The pounding in my head grew more intense. What had I done? There was no other way, I kept telling myself, my mantra… I have to think in black and white terms. I have to keep going. I am truly fucked now if I don’t succeed. This is it. I obtain the suit or I go to the electric chair. A wave of cold washed over me. What if I was wrong? What if the suit didn’t work the way I thought it would? I had just killed a man! And it would all be for nothing.
A few feet directly in front of me was a door. As if in a walking hallucination, I stepped around the crumpled form and approached the door, skirting the slowly expanding pool with revulsion. The brightness of the room was overwhelming. My temples convulsed like some poorly running old motor, ready to seize at any moment. I have to put this out of my mind. It’s a cliché: you never know what killing a man is like until you do it. But it’s true. You plan for the extremes, you work it all out in your head, but none of that is real life. It’s just you and a corpse that a minute ago was a living, breathing human. I reached forward, grabbed the lever, and opened the door.

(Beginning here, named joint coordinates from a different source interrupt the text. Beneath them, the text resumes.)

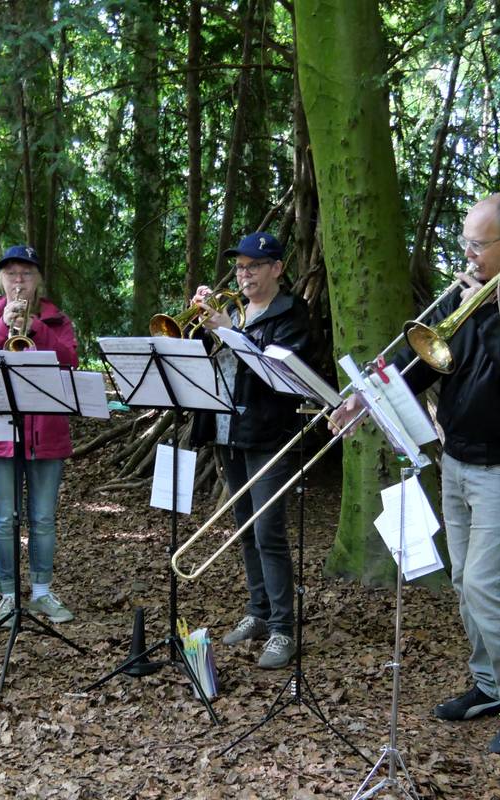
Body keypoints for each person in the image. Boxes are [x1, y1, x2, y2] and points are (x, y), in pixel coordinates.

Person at [328, 193, 500, 754]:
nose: (469, 254)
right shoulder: (460, 297)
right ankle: (489, 684)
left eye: (478, 245)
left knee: (483, 583)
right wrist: (364, 401)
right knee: (462, 580)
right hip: (456, 459)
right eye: (466, 244)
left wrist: (491, 305)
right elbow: (418, 363)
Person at [191, 232, 309, 670]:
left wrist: (231, 330)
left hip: (268, 432)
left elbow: (277, 371)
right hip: (226, 429)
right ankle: (258, 612)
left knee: (268, 532)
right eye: (240, 267)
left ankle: (283, 629)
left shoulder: (292, 313)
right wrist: (202, 326)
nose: (244, 274)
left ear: (277, 269)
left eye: (254, 266)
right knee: (244, 529)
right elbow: (200, 360)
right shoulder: (231, 312)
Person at [0, 245, 79, 626]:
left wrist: (36, 329)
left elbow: (70, 361)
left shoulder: (56, 320)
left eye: (26, 274)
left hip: (46, 432)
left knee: (43, 519)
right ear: (1, 280)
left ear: (38, 280)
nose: (19, 280)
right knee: (5, 518)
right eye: (11, 274)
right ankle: (9, 596)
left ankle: (43, 593)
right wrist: (2, 328)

A long metal corridor stretched out before me. This was the point at which the warehouse dramatically changed. It was like in one of those old adventure stories, where some kid finds the entrance to another world in his closet. Segmented metal gratings coalesced into a walkway. The walls sloped as the passage morphed into a surreal tunnel. The rungs were large protruding pipes, riveted together at the seams. Elongated fluorescent tubes snaked overhead. The path extended only a few feet before hitting another door, the hatch resembling something out of a submarine, with its large metal wheel topping a corrugated bulkhead. This again required keys, a keyhole in the center freezing the wheel in position. Will my key still work? I approached the portal, the metal grating reverberating noisily under my feet, the hollow metal echoing in a slowly dying wail down the corridor. I was sure soldiers would appear any minute now. If I am gunned down, at least that will be the end. But if I am captured
?
The metal door was closed. I had explosives, but my nerves were shot. I didn’t need anything causing further commotion or increasing my paranoia.
I pulled out the key, my hand trembling as I extended it toward the latch. It caught the edge of the keyhole and slid in. I spun the wheel, wrenched open the door, and entered. Luck—or something—is on my side.
A few stairs, abutted by a long metal grating extending off to either side, greeted me. Directly in front was a guardrail, offering a view of the huge storeroom below. Stepping up to the guardrail, I peered down. I had seen it many times, but it was still a sight to behold. Interred below, lit up like a Christmas tree, was the alien craft. Even the surface, composed of some dark compound never found on Earth, shimmered in the light. It was a giant wing, fat in the center and tapering off as it dropped down to the sides. I wondered if the vessel was merely a hallucination. A blink of the eyes and it would be gone. I had worked on this for years, yet the strange ship had never become mundane.
Even this late at night, there were men working on it. The hangar was cluttered with small buildings and ramps. I didn’t dare stay too long. Eavesdropping wasn’t my goal, and being spotted threatened to totally undo my mission. I spotted another submarine-style bulkhead door, so I cranked the wheel, spinning it until it ground to a stop, then gently pulled it open. A gasp of air, and a thick, musty odor greeted me.